DATA BELOW
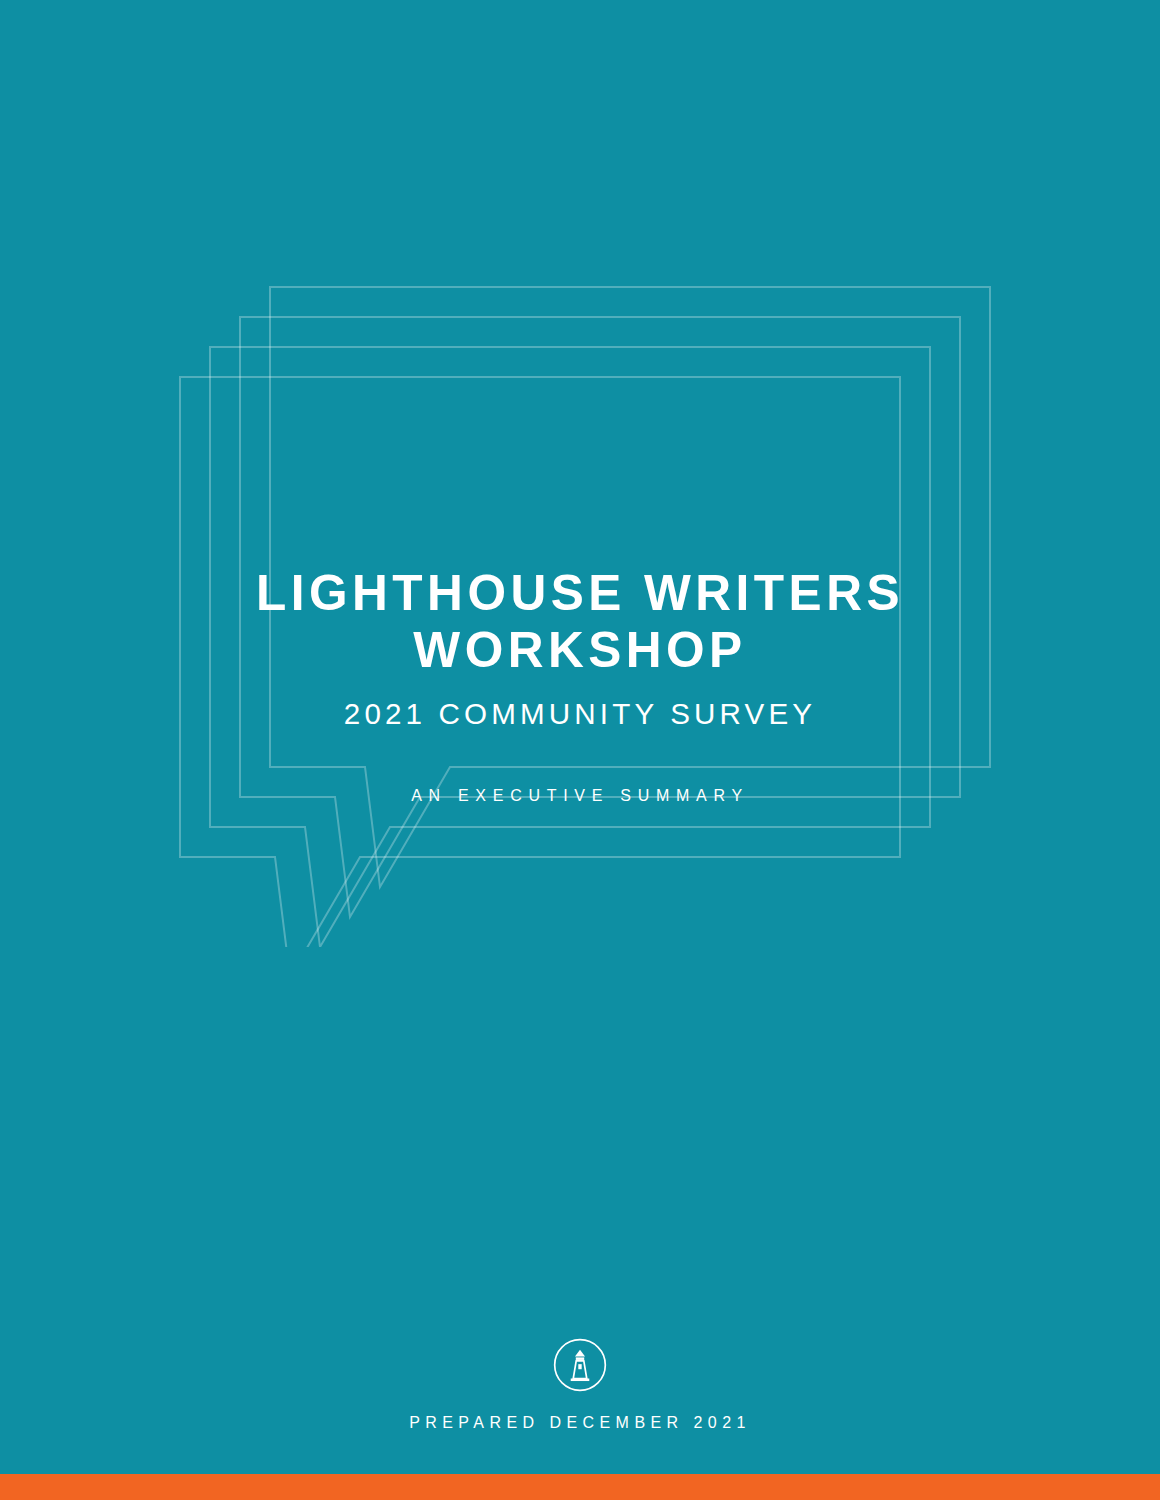Lighthouse Writers Workshop
2021 Community Survey
An Executive Summary
Prepared December 2021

BRIEF
Only the pictures stay behind; everything else in the data above is to be retyped exactly.

ANSWER FOR THE TASK
Lighthouse Writers Workshop
2021 Community Survey
An Executive Summary
Prepared December 2021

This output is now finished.